Von der Donau an den Rhein
Tag 9: Kipfenberg - Meinheim
Ausgeschlafen und erholt geht es nun endlich weiter – die Altmühl lockt. Nachdem wir inzwischen über 600 km in völlig flachem Gelände unterwegs waren, haben wir heute das erste Mal ein paar Hügel zu erklimmen – das Altmühltal ist halt ein wenig enger als das Donautal, da ist rechts und links nicht ganz so viel Platz.
Mir gefällts, die Hügelchen sind problemlos zu fahren, und so hat man endlich mal einen etwas anderen Blick auf den Fluss, den man begleitet. Meike mit ihrem Krüppelknie hat da schon mehr Schwierigkeiten, aber letztendlich schafft auch sie die paar Höhenmeter, die uns an diesem Tag bevorstehen.
Am Ufer sind nun nicht nur in beide Richtungen viele Radler unterwegs, sondern uns kommen auf dem engen, verwundenen Fluss auch immer mehr Wasserwanderer entgegen. Die Altmühl bietet sich an, ist perfektes Gebiet, um sich auch als Anfänger langsam und gemächlich den Fluss hinunter treiben zu lassen und dabei nicht viel mehr tun zu müssen als die Landschaft zu genießen. Gleiches tun wir natürlich auch, auch wenn wir in der anderen Richtung unterwegs sind. Wieder so ein klassischer Genussradel-Tag.
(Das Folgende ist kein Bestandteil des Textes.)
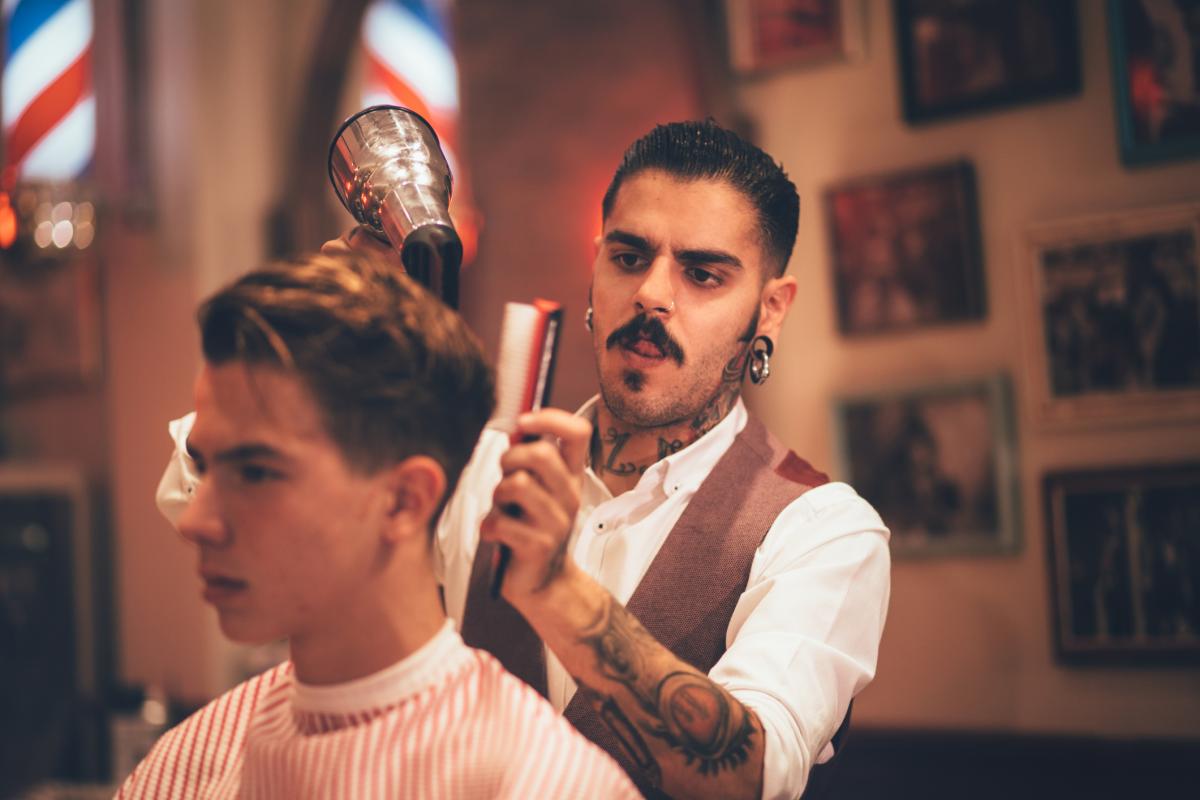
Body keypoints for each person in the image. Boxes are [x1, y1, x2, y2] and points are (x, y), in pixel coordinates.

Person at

Bisher haben wir das Glück gehabt, dass wir ausnahmslos nach angenehmer Etappenlänge einen Schlafplatz gefunden haben, meist einen Campingplatz. Heute ist die berühmte Ausnahme von dieser Regel. Bereits am frühen Nachmittag und nach nur 65 km kommen wir nach Pappenheim, das zwar ein hübsches Städtchen ist, uns aber eigentlich noch nicht so richtig zum Bleiben einlädt. Und nein, wir haben unsere Pappenheimer nicht näher kennen gelernt. Zwischendurch müssen wir zwar schon mal prophylaktisch die Regenjacken auspacken, dennoch wollen wir weiter, auch wenn wir kein wirkliches Ziel haben. Dafür besuchen wir am Nachmittag in Sollnhofen noch das berühmte Museum, in dem der Archaeopteryx ausgestellt ist – hochspannend, auch wenn wir uns nicht die Zeit nehmen, selbst nach Fossilien zu suchen.
Irgendwann stellt sich dennoch die Frage – wo das müde Haupt zur Ruhe betten? Zum Wildcampen kann ich mich nicht überwinden, schon mal gar nicht bei schlechtem Wetter, außerdem bestehe ich auf einer heißen Dusche. Der nächste Campingplatz ist noch weit, also überwinden wir uns und überreden uns gegenseitig zu einer erneuten Nacht unter festem Dach. Meine Grippe würde es zusätzlich danken, und wir denken uns nach der ersten Pensions-Erfahrung, dass es ja nicht so schwer sein kann, da was Passendes zu finden. Erster Versuch: In Wettelsheim kurz hinter Treuchtlingen will uns eine Bäuerin ein Doppelzimmer ohne Frühstück für 20,- € pro Person verkaufen – Frechheit. Die drei Gasthöfe am Ort haben astronomische Preise, kaum zu glauben, welche Heerscharen kommen zur Urlaubszeit hierher, die das zahlen? Also raus aus dem Kaff, gleichzeitig mit dem ersten Wolkenbruch geht vor uns die Bahnschranke runter – die Laune sinkt mit. Nächster Versuch: Bubenheim – winziger Ort, eine Kirche hat er, ein Bett für uns nicht. Dann: Markt Berolzheim, 4 km weiter, wir inzwischen nicht nur nass bis auf die Haut, sondern auch ziemlich verfroren. Immerhin schon zwei Kirchen, aber immer noch kein Bett. Irgendwer in der Gegend hat was gegen uns. Was sollen wir machen, es geht noch ein Örtchen weiter – nach Meinheim, der Name ist Programm, die Odyssee hat ein Ende. Inzwischen ist es finster, aber wir finden ein feudales Zimmer im "Landgasthof Grünsteudel", bekommen sogar noch eine Brotzeit, unsere Räder werden über Nacht eingeschlossen, und morgens erwartet uns ein üppiges Frühstücksbuffet. Der Wetterbericht sagt Hagel, Unwetter und Platzregen für die Nacht voraus und hat zur Abwechslung sogar recht, ich bin froh, nicht mehr unterwegs sein zu müssen.